Now he is taking tamoxifen, a drug that interferes with the oestrogen that fed his tumour. Tamoxifen is used to shrink existing tumours and to prevent them from coming back. He will be on the drug for the next five years and it does have side effects.

“How I got a women’s disease from the start, I don’t know,” Nelsen says. But because of the tamoxifen, “I get flushed from time to time. As my female friends say, ‘Now you know what it’s like to have hot flushes.’”

Although there are data showing tamoxifen can shrink breast cancer tumours in men, Giordano says little was known about its prevention properties in men, or what the side effects – which can include blood clots, increased risk of uterine cancer and vaginal dryness in women – might be for men.

Nelsen doesn’t know whether he inherited his disease. But he knows his mother had breast cancer while in her 40s, melanoma in her 50s and she died of ovarian cancer at 63.

An aunt of his had ovarian cancer too. His daughter, 23-year-old Megan, plans to start getting routine mammograms when she is 25, much earlier than average.

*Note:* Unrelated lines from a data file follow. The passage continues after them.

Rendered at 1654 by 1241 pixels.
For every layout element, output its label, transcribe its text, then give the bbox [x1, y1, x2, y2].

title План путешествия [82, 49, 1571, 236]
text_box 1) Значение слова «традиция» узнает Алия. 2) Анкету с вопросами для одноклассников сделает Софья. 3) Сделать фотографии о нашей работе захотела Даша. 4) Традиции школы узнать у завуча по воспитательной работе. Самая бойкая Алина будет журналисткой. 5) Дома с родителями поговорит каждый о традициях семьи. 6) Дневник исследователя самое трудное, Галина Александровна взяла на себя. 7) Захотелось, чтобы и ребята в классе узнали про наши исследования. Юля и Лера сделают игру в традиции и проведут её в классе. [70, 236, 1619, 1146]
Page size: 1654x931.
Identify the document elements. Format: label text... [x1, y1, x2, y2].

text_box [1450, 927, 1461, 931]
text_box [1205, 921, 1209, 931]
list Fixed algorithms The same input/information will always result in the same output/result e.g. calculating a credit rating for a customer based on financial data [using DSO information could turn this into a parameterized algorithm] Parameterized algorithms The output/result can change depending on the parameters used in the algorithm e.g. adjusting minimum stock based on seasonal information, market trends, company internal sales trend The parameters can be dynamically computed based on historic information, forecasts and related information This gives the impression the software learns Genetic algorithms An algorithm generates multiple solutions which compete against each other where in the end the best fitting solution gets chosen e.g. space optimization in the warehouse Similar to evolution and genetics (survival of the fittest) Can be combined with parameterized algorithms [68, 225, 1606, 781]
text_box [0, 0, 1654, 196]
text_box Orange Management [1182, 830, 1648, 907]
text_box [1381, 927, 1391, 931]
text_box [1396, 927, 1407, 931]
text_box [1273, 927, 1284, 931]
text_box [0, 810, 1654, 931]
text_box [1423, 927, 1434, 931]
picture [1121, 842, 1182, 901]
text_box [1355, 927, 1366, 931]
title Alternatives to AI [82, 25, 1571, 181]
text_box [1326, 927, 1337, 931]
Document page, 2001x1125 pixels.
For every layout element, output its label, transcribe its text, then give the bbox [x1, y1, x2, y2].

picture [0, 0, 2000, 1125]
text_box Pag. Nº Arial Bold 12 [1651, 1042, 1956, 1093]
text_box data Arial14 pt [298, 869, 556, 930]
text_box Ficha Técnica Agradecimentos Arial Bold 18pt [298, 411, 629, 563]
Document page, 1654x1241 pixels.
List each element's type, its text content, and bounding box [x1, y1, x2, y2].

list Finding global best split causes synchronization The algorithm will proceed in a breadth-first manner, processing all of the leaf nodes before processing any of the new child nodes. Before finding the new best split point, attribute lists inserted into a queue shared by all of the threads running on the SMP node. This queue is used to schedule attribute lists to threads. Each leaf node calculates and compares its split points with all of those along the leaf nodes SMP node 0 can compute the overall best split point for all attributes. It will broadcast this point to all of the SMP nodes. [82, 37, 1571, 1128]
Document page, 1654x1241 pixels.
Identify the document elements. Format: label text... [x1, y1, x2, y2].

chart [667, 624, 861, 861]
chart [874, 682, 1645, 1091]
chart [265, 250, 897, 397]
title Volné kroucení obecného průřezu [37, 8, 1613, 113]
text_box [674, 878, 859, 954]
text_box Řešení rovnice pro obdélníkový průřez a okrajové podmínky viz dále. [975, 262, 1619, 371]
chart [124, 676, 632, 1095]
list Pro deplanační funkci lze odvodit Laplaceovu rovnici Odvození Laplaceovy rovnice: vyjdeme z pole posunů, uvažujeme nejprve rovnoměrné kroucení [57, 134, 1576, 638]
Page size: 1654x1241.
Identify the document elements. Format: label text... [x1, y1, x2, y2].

For now, Nelsen spends his good days at work – and they are mostly good days.

He plays golf. He works in the garden at home. He plays with Mikayla, the two year old from Guatemala who he and his wife adopted.

IT IS NOT Nelsen’s way to fret about his health. He’s worrying more these days about whether he’ll get the ball over the plate than if there is more cancer is in his future.

“I try to take everything in my stride. You run into issues your whole life. Instead of feeling sorry for yourself, you just have to go on. I don’t know how else to do it,” he says. “I’m not very good at sitting still.”